Review and adjust building policies

  • Revisit restrictive policies that may be limiting commercial growth:
    • Reduce industrial traffic restrictions to aid deliveries to shops.
    • Lower commercial tax rates or offer subsidies temporarily to encourage more business development.
  • But take care not to remove policies prematurely – some controls may still be needed until areas are firmly established. Phase policy changes strategically.
  • According to Steam guide writer Morgan, regularly reviewing and incrementally optimizing policies helps strike the right balance to support commercial zone growth.

Improve satisfaction of troubled buildings

  • For individual buildings with "Not enough customers" errors, scan their satisfaction ratings and complaints:
    • Prioritize fixes like adding nearby public transit options or increasing education levels to supply qualified workers.
    • Increasing a building‘s satisfaction rating makes it more attractive, boosting retention and repeat visits by sims.
  • If problems persist, delete and rezone the building. A replacement building has a chance to develop better under current city conditions.

Ok, implementing the right solutions tailored to your city‘s diagnosed issues should help alleviate "Not enough customers" errors plaguing commercial zones. Now let‘s talk prevention!

Key strategies to prevent "Not enough customers" problems

As you fix current "Not enough customers" issues, it‘s wise to also implement some core strategies to prevent future problems as your city grows:

  • Grow your city‘s population organically – Add new residential zones in phases, then intermix supporting commercial areas to serve local needs once demand supports it. Don‘t overzone too much at once.

  • Ensure strong transportation connections – Supply clear walking paths, diverse public transit options, and sufficient roadways linking every zone type.

  • Zone diverse, complementary business mixes – Create vibrant districts with different shops, restaurants, services and more. Avoid duplicating the same building types in clusters.

  • Develop supply chains around abundant resources – Tailor commercial industries to make the most of locally produced resources and surpluses.

  • Review policies regularly and incrementally optimize – Revisit rules often and adjust to aid growth. But don‘t repeal policies prematurely before an area has matured.

  • Spot check new buildings frequently – Monitor satisfaction and fix issues quickly on struggling commercial buildings before problems spread.

If you stick to thoughtful organic growth, pay attention to infrastructure needs, and keep the bigger picture in mind, your city should develop thriving commercial areas free of "Not enough customers" issues!

Let‘s recap key points

Just to recap the key takeaways around identifying and fixing "Not enough customers" problems in Cities Skylines 2:

  • Common causes include low population, poor transportation access, duplicated zones, supply/demand mismatches, and restrictive policies. Diagnose the factors affecting your city.

  • Solutions range from growing residential areas, improving transit options, diversifying offerings, optimizing supply chains, adjusting policies, and increasing building satisfaction.

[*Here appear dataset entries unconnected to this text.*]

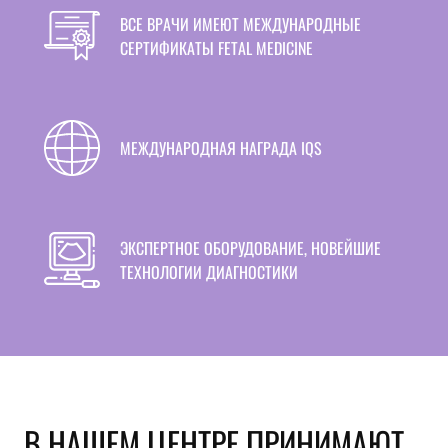
ВСЕ ВРАЧИ ИМЕЮТ МЕЖДУНАРОДНЫЕ
СЕРТИФИКАТЫ FETAL MEDICINE
МЕЖДУНАРОДНАЯ НАГРАДА IQS
ЭКСПЕРТНОЕ ОБОРУДОВАНИЕ, НОВЕЙШИЕ
ТЕХНОЛОГИИ ДИАГНОСТИКИ
В НАШЕМ ЦЕНТРЕ ПРИНИМАЮТ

  • Prevention revolves around organic phased growth, maintaining strong infrastructure, zoning diverse districts, utilizing surpluses efficiently, regularly revisiting policies, and monitoring new buildings.

  • Take a methodical approach to diagnose issues, implement tailored solutions based on your city‘s needs, and prevent problems going forward. With some time and effort, your sims will flock to shops and services again!

I hope this guide gives you a structured approach to identifying and fixing "Not enough customers" issues in your Cities: Skylines 2 cities. Let me know if you have any other questions! I‘m always happy to help a fellow C:S2 mayor keep their sim citizens happy and healthy. Now get out there and build the bustling metropolis you‘ve always dreamed of!

AlexisKestler

Written by Alexis Kestler

A female web designer and programmer - Now is a 36-year IT professional with over 15 years of experience living in NorCal. I enjoy keeping my feet wet in the world of technology through reading, working, and researching topics that pique my interest.